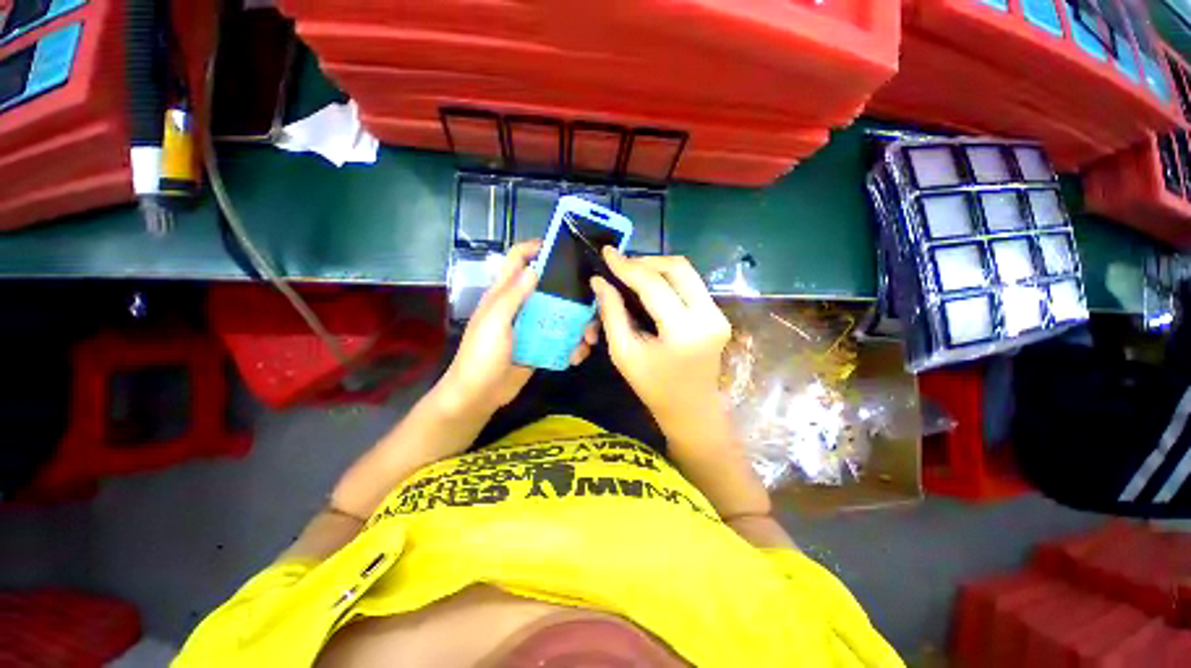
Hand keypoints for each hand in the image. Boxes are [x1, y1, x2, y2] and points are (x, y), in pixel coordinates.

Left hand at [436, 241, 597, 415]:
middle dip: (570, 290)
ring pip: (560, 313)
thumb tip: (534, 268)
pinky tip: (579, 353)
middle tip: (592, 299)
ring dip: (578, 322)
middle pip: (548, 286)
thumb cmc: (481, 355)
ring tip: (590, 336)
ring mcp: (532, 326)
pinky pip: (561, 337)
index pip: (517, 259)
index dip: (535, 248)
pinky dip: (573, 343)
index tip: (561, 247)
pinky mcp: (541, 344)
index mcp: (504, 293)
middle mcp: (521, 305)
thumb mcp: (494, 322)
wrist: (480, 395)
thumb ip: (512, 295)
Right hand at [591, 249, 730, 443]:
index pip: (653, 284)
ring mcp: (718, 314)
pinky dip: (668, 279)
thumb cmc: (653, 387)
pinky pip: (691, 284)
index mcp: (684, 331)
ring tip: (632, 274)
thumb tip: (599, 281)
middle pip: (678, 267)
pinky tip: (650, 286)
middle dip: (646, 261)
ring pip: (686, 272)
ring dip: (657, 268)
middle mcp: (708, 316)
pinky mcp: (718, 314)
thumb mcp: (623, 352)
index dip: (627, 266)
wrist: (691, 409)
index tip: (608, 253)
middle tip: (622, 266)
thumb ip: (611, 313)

...

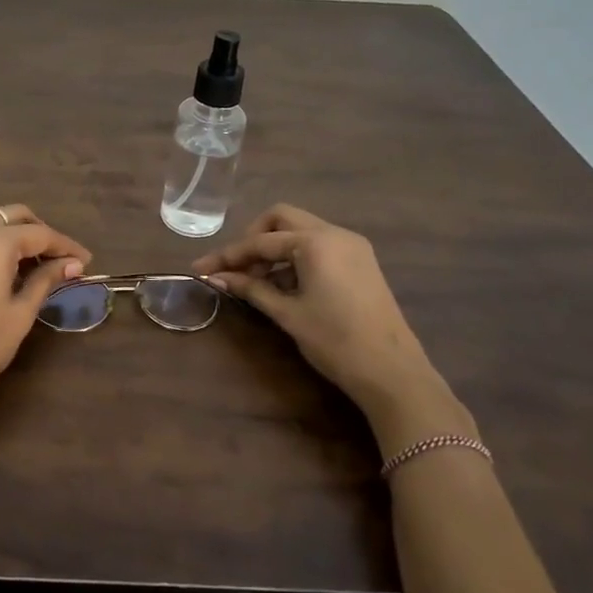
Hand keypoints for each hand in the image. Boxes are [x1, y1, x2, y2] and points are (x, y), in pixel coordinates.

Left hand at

* * *

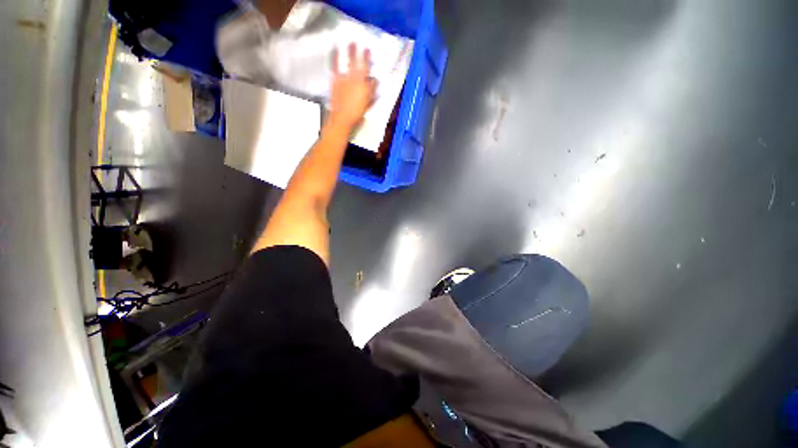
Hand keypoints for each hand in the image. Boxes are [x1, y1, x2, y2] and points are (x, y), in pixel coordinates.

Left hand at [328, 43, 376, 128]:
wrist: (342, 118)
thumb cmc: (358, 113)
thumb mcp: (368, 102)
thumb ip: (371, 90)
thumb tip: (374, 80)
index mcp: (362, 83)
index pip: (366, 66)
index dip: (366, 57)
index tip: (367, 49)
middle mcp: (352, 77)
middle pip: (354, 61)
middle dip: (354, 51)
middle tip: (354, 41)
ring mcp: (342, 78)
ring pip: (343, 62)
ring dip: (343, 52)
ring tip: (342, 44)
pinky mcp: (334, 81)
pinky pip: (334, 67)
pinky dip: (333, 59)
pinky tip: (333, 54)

WORK ORDER:
All lines above from the one holding "index mcp: (504, 293)" to the one holding "thumb ip: (611, 313)", inclusive, are to be copied exactly; no other line is wanted.

OUTPUT FOR THIS TASK:
index mcp: (504, 293)
middle mcp: (521, 305)
thumb mcp: (494, 322)
wrist: (480, 395)
thumb ip: (512, 295)
Right hand at [591, 249, 730, 443]:
index pip: (653, 284)
ring mcp: (718, 314)
pinky dip: (668, 279)
thumb cmc: (653, 387)
pinky pip: (691, 284)
index mcp: (684, 331)
ring tip: (632, 274)
thumb tip: (599, 281)
middle pip: (678, 267)
pinky tip: (650, 286)
middle dip: (646, 261)
ring pip: (686, 272)
ring dip: (657, 268)
middle mcp: (708, 316)
pinky mcp: (718, 314)
thumb mcp: (623, 352)
index dip: (627, 266)
wrist: (691, 409)
index tip: (608, 253)
middle tip: (622, 266)
thumb ip: (611, 313)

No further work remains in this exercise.